Earlier this year, The Queen launched a £30-a-bottle sloe gin in its royal shops – a new addition to the growing collection of spirits bearing the royal emblem.
The monarch has introduced the Buckingham Palace Sloe Gin, sold by the Royal Collection. The spirit, which has a crown on the front label, is made from hand-picked whole sloe berries soaked in the Buckingham Palace gin.
Last year she launched Sandringham Celebration Gin for £50 for a 50cl bottle, made at a distillery on the estate in north Norfolk.
Last year, a Royal gin, made from botanicals in the garden of Buckingham Palace, also went on sale.

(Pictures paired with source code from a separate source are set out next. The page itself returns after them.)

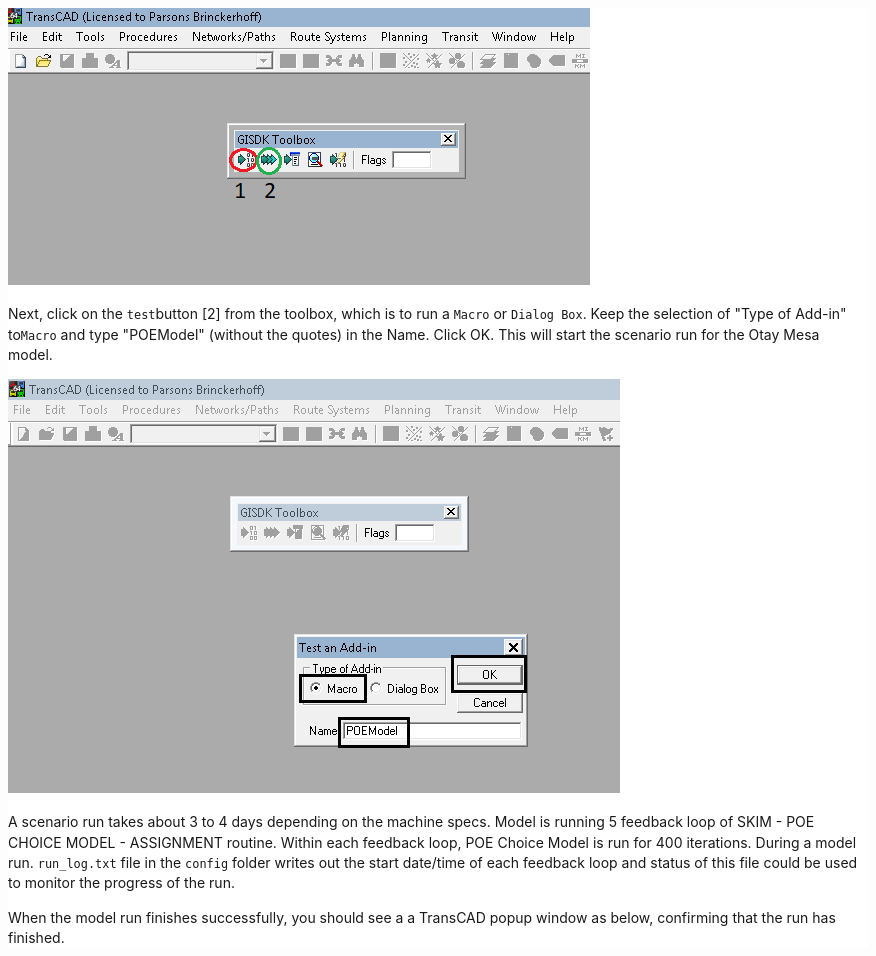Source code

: ![](screenshots/11_compile.PNG)



Next, click on the `test`button [2] from the toolbox, which is to run a `Macro` or `Dialog Box`. Keep the selection of "Type of Add-in" to`Macro` and type "POEModel" (without the quotes) in the Name. Click OK. This will start the scenario run for the Otay Mesa model. 

![](screenshots/12_run.PNG)



A scenario run takes about 3 to 4 days depending on the machine specs. Model is running 5 feedback loop of SKIM - POE CHOICE MODEL - ASSIGNMENT routine. Within each feedback loop, POE Choice Model is run for 400 iterations. During a model run. `run_log.txt` file in the `config` folder writes out the start date/time of each feedback loop and status of this file could be used to monitor the progress of the run. 

When the model run finishes successfully, you should see a a TransCAD popup window as below, confirming that the run has finished. 

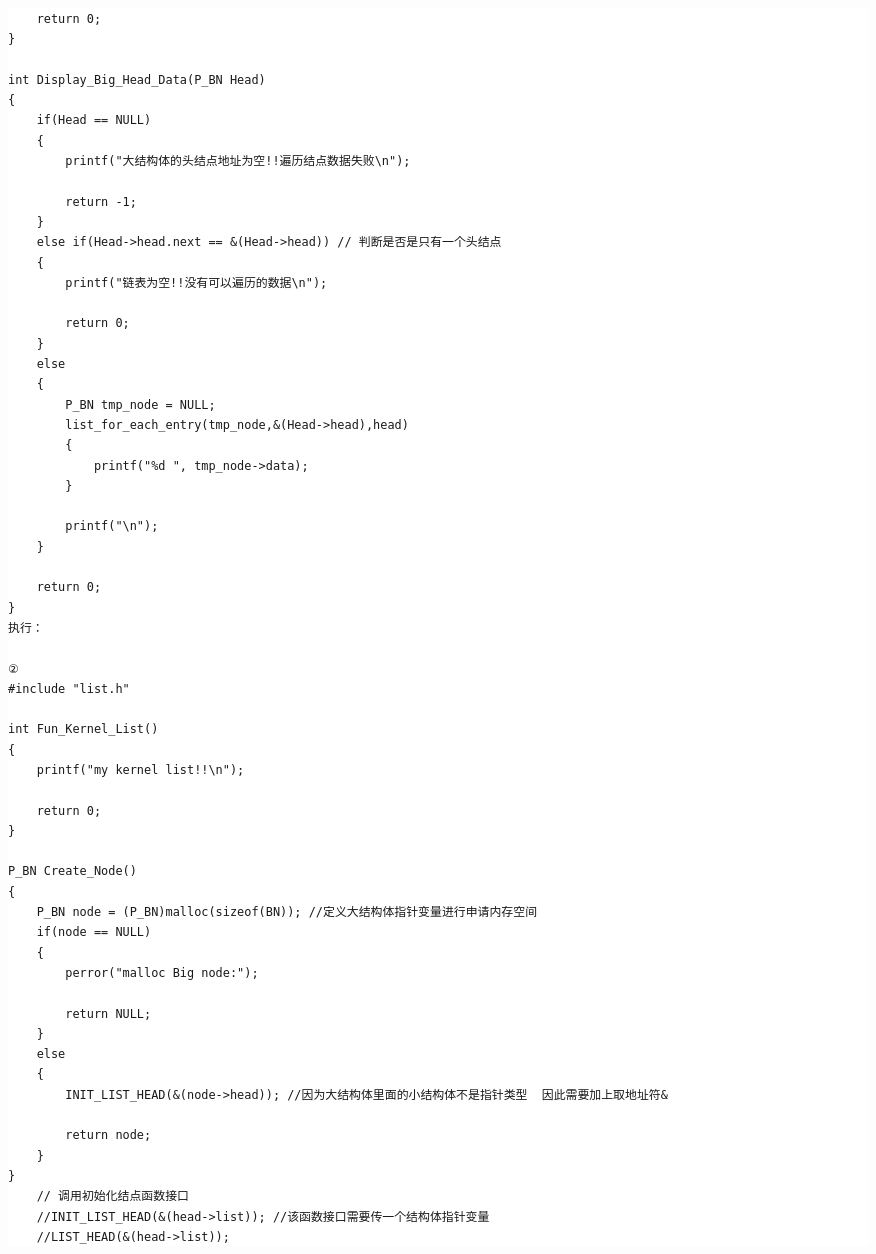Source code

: 		return 0;
	}

	int Display_Big_Head_Data(P_BN Head)
	{
		if(Head == NULL)
		{
			printf("大结构体的头结点地址为空!!遍历结点数据失败\n");

			return -1;
		}
		else if(Head->head.next == &(Head->head)) // 判断是否是只有一个头结点
		{
			printf("链表为空!!没有可以遍历的数据\n");

			return 0;
		}
		else
		{
			P_BN tmp_node = NULL;
			list_for_each_entry(tmp_node,&(Head->head),head)
			{
				printf("%d ", tmp_node->data);
			}

			printf("\n");
		}

		return 0;
	}
	执行：

	②
	#include "list.h"

	int Fun_Kernel_List()
	{
		printf("my kernel list!!\n");
		
		return 0;
	}

	P_BN Create_Node()
	{
		P_BN node = (P_BN)malloc(sizeof(BN)); //定义大结构体指针变量进行申请内存空间
		if(node == NULL)
		{
			perror("malloc Big node:");

			return NULL;
		}
		else
		{
			INIT_LIST_HEAD(&(node->head)); //因为大结构体里面的小结构体不是指针类型  因此需要加上取地址符&

			return node;
		}
	}
		// 调用初始化结点函数接口
		//INIT_LIST_HEAD(&(head->list)); //该函数接口需要传一个结构体指针变量
		//LIST_HEAD(&(head->list));
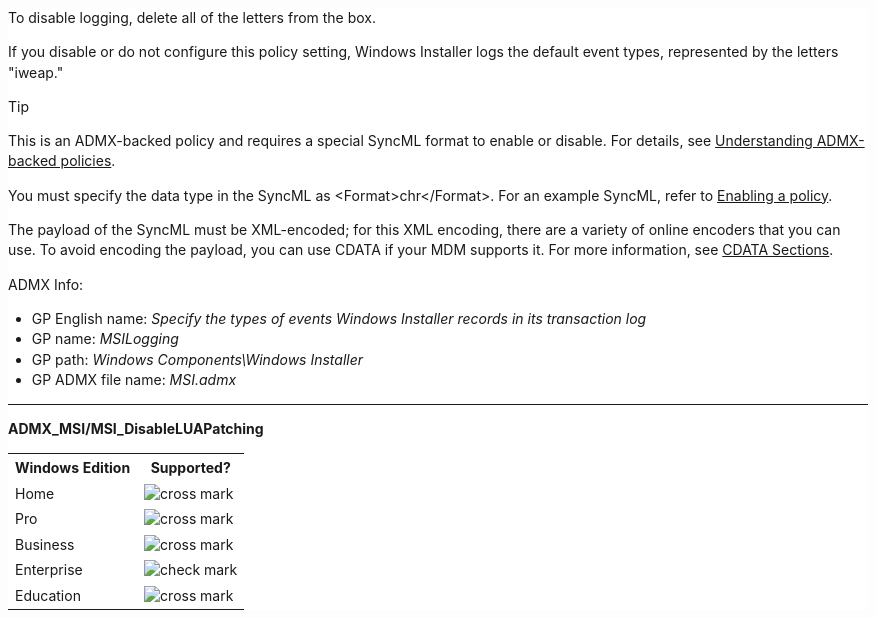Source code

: To disable logging, delete all of the letters from the box.

If you disable or do not configure this policy setting, Windows Installer logs the default event types, represented by the letters "iweap."


> [!TIP]
> This is an ADMX-backed policy and requires a special SyncML format to enable or disable. For details, see [Understanding ADMX-backed policies](./understanding-admx-backed-policies.md).
> 
> You must specify the data type in the SyncML as &lt;Format&gt;chr&lt;/Format&gt;. For an example SyncML, refer to [Enabling a policy](./understanding-admx-backed-policies.md#enabling-a-policy).
> 
> The payload of the SyncML must be XML-encoded; for this XML encoding, there are a variety of online encoders that you can use. To avoid encoding the payload, you can use CDATA if your MDM supports it. For more information, see [CDATA Sections](https://www.w3.org/TR/REC-xml/#sec-cdata-sect).


ADMX Info:  
-   GP English name: *Specify the types of events Windows Installer records in its transaction log*
-   GP name: *MSILogging*
-   GP path: *Windows Components\Windows Installer*
-   GP ADMX file name: *MSI.admx*




<hr/>



<a href="" id="admx-msi-msi-disableluapatching"></a>**ADMX_MSI/MSI_DisableLUAPatching**  


<table>
<tr>
    <th>Windows Edition</th>
    <th>Supported?</th>
</tr>
<tr>
    <td>Home</td>
    <td><img src="images/crossmark.png" alt="cross mark" /></td>
</tr>
<tr>
    <td>Pro</td>
    <td><img src="images/crossmark.png" alt="cross mark" /></td>
</tr>
<tr>
    <td>Business</td>
    <td><img src="images/crossmark.png" alt="cross mark" /></td>
</tr>
<tr>
    <td>Enterprise</td>
    <td><img src="images/checkmark.png" alt="check mark" /></td>
</tr>
<tr>
    <td>Education</td>
    <td><img src="images/crossmark.png" alt="cross mark" /></td>
</tr>
</table>
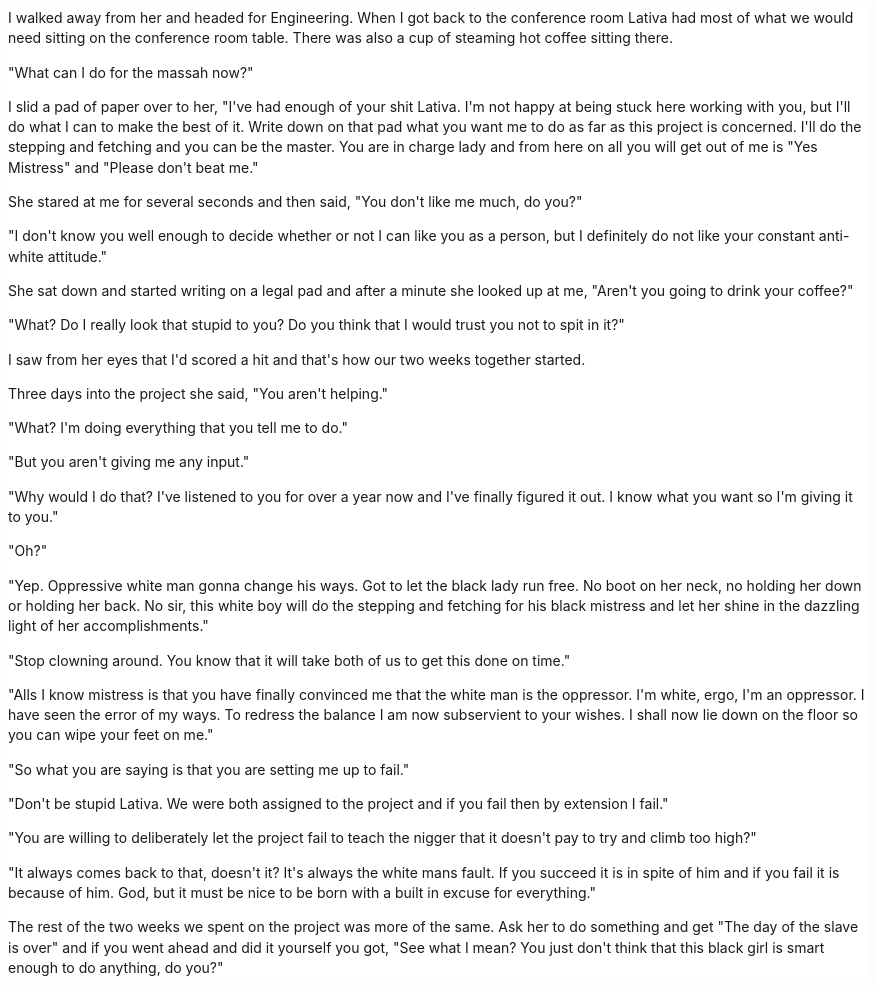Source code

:  I walked away from her and headed for Engineering. When I got back to the conference room Lativa had most of what we would need sitting on the conference room table. There was also a cup of steaming hot coffee sitting there. 

 "What can I do for the massah now?" 

 I slid a pad of paper over to her, "I've had enough of your shit Lativa. I'm not happy at being stuck here working with you, but I'll do what I can to make the best of it. Write down on that pad what you want me to do as far as this project is concerned. I'll do the stepping and fetching and you can be the master. You are in charge lady and from here on all you will get out of me is "Yes Mistress" and "Please don't beat me." 

 She stared at me for several seconds and then said, "You don't like me much, do you?" 

 "I don't know you well enough to decide whether or not I can like you as a person, but I definitely do not like your constant anti-white attitude." 

 She sat down and started writing on a legal pad and after a minute she looked up at me, "Aren't you going to drink your coffee?" 

 "What? Do I really look that stupid to you? Do you think that I would trust you not to spit in it?" 

 I saw from her eyes that I'd scored a hit and that's how our two weeks together started. 

 Three days into the project she said, "You aren't helping." 

 "What? I'm doing everything that you tell me to do." 

 "But you aren't giving me any input." 

 "Why would I do that? I've listened to you for over a year now and I've finally figured it out. I know what you want so I'm giving it to you." 

 "Oh?" 

 "Yep. Oppressive white man gonna change his ways. Got to let the black lady run free. No boot on her neck, no holding her down or holding her back. No sir, this white boy will do the stepping and fetching for his black mistress and let her shine in the dazzling light of her accomplishments." 

 "Stop clowning around. You know that it will take both of us to get this done on time." 

 "Alls I know mistress is that you have finally convinced me that the white man is the oppressor. I'm white, ergo, I'm an oppressor. I have seen the error of my ways. To redress the balance I am now subservient to your wishes. I shall now lie down on the floor so you can wipe your feet on me." 

 "So what you are saying is that you are setting me up to fail." 

 "Don't be stupid Lativa. We were both assigned to the project and if you fail then by extension I fail." 

 "You are willing to deliberately let the project fail to teach the nigger that it doesn't pay to try and climb too high?" 

 "It always comes back to that, doesn't it? It's always the white mans fault. If you succeed it is in spite of him and if you fail it is because of him. God, but it must be nice to be born with a built in excuse for everything." 

 The rest of the two weeks we spent on the project was more of the same. Ask her to do something and get "The day of the slave is over" and if you went ahead and did it yourself you got, "See what I mean? You just don't think that this black girl is smart enough to do anything, do you?" 
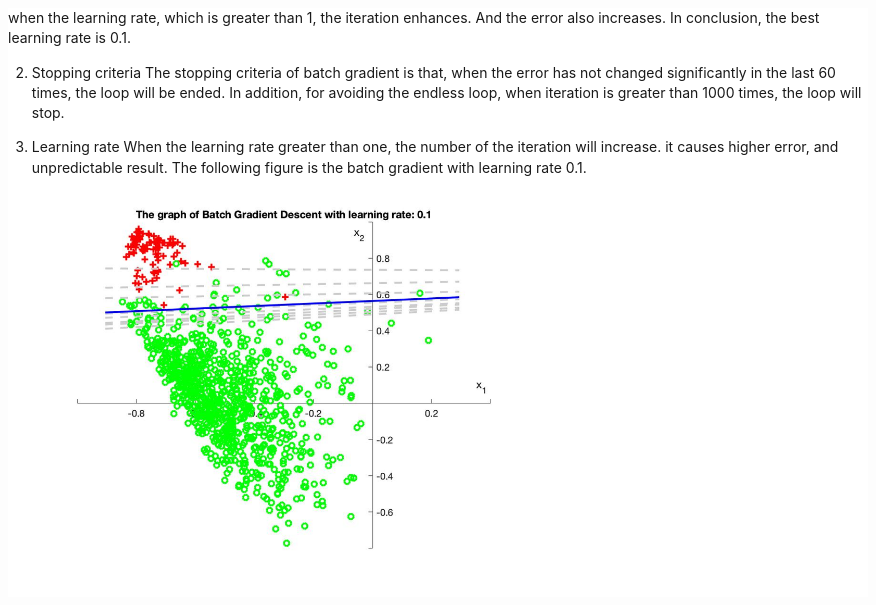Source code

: when the learning rate, which is greater than 1, the iteration enhances. And the error also increases. In conclusion, the best learning rate is 0.1.

2.	Stopping criteria 
The stopping criteria of batch gradient is that, when the error has not changed significantly in the last 60 times, the loop will be ended. In addition, for avoiding the endless loop, when iteration is greater than 1000 times, the loop will stop.
 
3.	Learning rate 
When the learning rate greater than one, the number of the iteration will increase. it causes higher error, and unpredictable result. The following figure is the batch gradient with learning rate 0.1. 


<img src="./READMEimage/BatchWithLr0.5.jpg" height="400">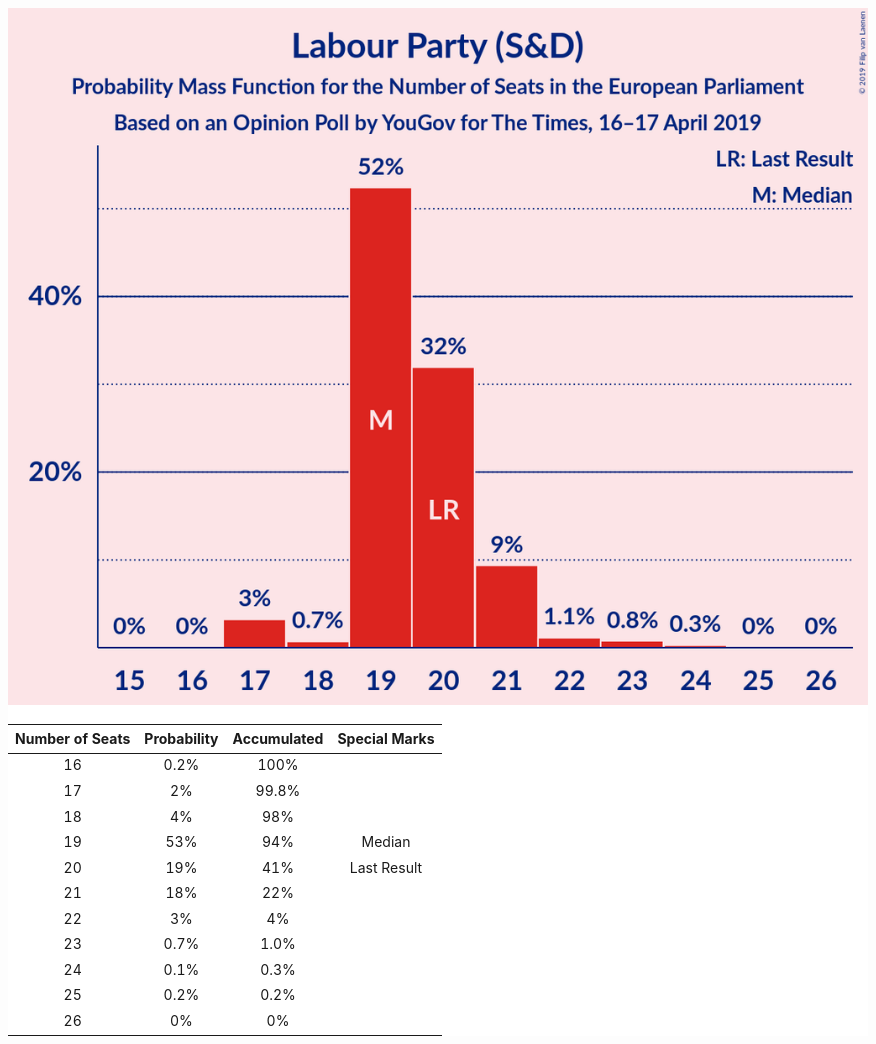 ![Graph with seats probability mass function not yet produced](2019-04-17-YouGov-seats-pmf-labourpartysd.png "Seats Probability Mass Function")

| Number of Seats | Probability | Accumulated | Special Marks |
|:---------------:|:-----------:|:-----------:|:-------------:|
| 16 | 0.2% | 100% |  |
| 17 | 2% | 99.8% |  |
| 18 | 4% | 98% |  |
| 19 | 53% | 94% | Median |
| 20 | 19% | 41% | Last Result |
| 21 | 18% | 22% |  |
| 22 | 3% | 4% |  |
| 23 | 0.7% | 1.0% |  |
| 24 | 0.1% | 0.3% |  |
| 25 | 0.2% | 0.2% |  |
| 26 | 0% | 0% |  |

The Buckingham drink is made from 12 botanicals, several of which are hand-picked from the Queen’s Garden
The Royal Collection Trust launched a premium small-batch London dry gin for sale in its stores.
The spirit is infused with citrus and herbal notes derived from 12 botanicals, several of which are from the Buckingham Palace garden, including lemon verbena, hawthorn berries, bay leaves and mulberry leaves.
All profits from the sale of that gin will go to The Royal Collection Trust.
Prince Charles’s Highgrove has its own organic London dry garden botanical gin – on sale for £39.95.
The Queen Mother enjoyed a daily lunchtime drink of gin mixed with Dubonnet and a slice of lemon – with the pips carefully removed.
Her lifelong affection for the popular drink also led her old Scottish home in Caithness to join the gin renaissance that swept across the UK – helping to create an associated brand of its own.
The Castle of Mey previously teamed up with mainland Britain’s most northerly gin distillery, just a few miles from the former royal residence, to produce the drink.
The £40 a bottle gin is made with herbs gathered around the walls of the castle of Mey.
During one of her official visits, the Queen Mother, who died in 2002 at the age of 101, was surprised by her cheeky host, who instead of offering her tea as usual remarked: ‘I hear you like gin. .’
She immediately replied, “I hadn’t realized I had that reputation. But like I do, maybe you could make it a big one.’